Material for the task:
++++

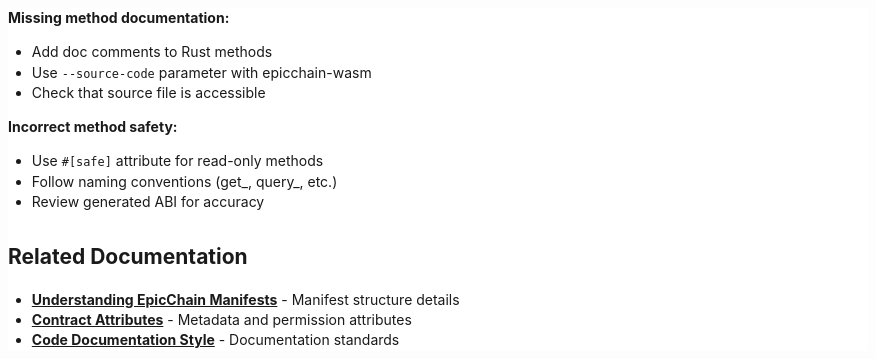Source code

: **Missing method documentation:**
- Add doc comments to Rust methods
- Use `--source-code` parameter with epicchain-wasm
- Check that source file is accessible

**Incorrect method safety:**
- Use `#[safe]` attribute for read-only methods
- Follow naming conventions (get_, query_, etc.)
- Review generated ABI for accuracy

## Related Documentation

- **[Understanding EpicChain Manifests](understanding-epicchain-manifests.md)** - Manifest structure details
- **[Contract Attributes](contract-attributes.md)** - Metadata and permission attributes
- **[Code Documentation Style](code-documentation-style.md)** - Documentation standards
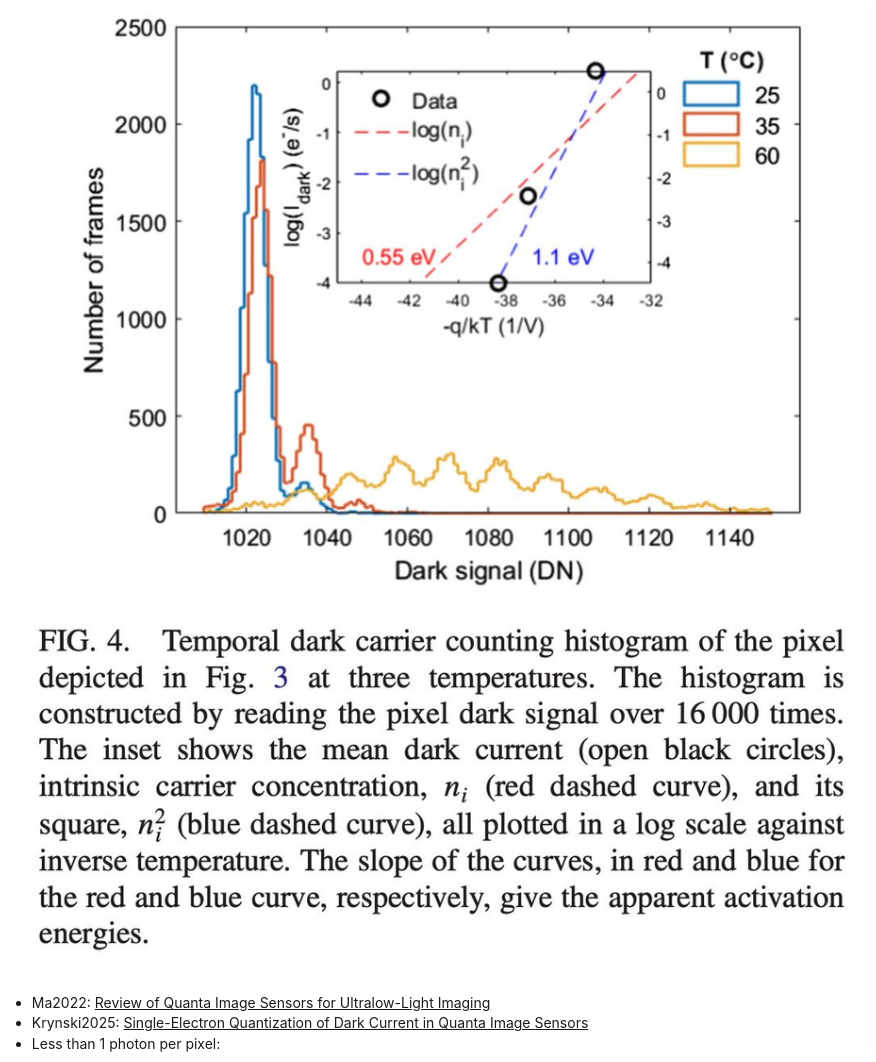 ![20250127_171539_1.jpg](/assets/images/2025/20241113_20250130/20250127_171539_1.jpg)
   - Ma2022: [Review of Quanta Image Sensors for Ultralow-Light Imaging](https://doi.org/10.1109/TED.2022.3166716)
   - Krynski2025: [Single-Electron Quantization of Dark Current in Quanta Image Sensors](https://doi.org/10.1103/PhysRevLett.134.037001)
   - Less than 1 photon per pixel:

++++

Problem statement:
Starting with the line that has "- Review generated ABI for accuracy" and ending with the last line of the records, retype every line exactly and only those lines. Do not include the pictures.

Answer for the task:
- Review generated ABI for accuracy

## Related Documentation

- **[Understanding EpicChain Manifests](understanding-epicchain-manifests.md)** - Manifest structure details
- **[Contract Attributes](contract-attributes.md)** - Metadata and permission attributes
- **[Code Documentation Style](code-documentation-style.md)** - Documentation standards
 ![20250127_171539_1.jpg](/assets/images/2025/20241113_20250130/20250127_171539_1.jpg)
   - Ma2022: [Review of Quanta Image Sensors for Ultralow-Light Imaging](https://doi.org/10.1109/TED.2022.3166716)
   - Krynski2025: [Single-Electron Quantization of Dark Current in Quanta Image Sensors](https://doi.org/10.1103/PhysRevLett.134.037001)
   - Less than 1 photon per pixel:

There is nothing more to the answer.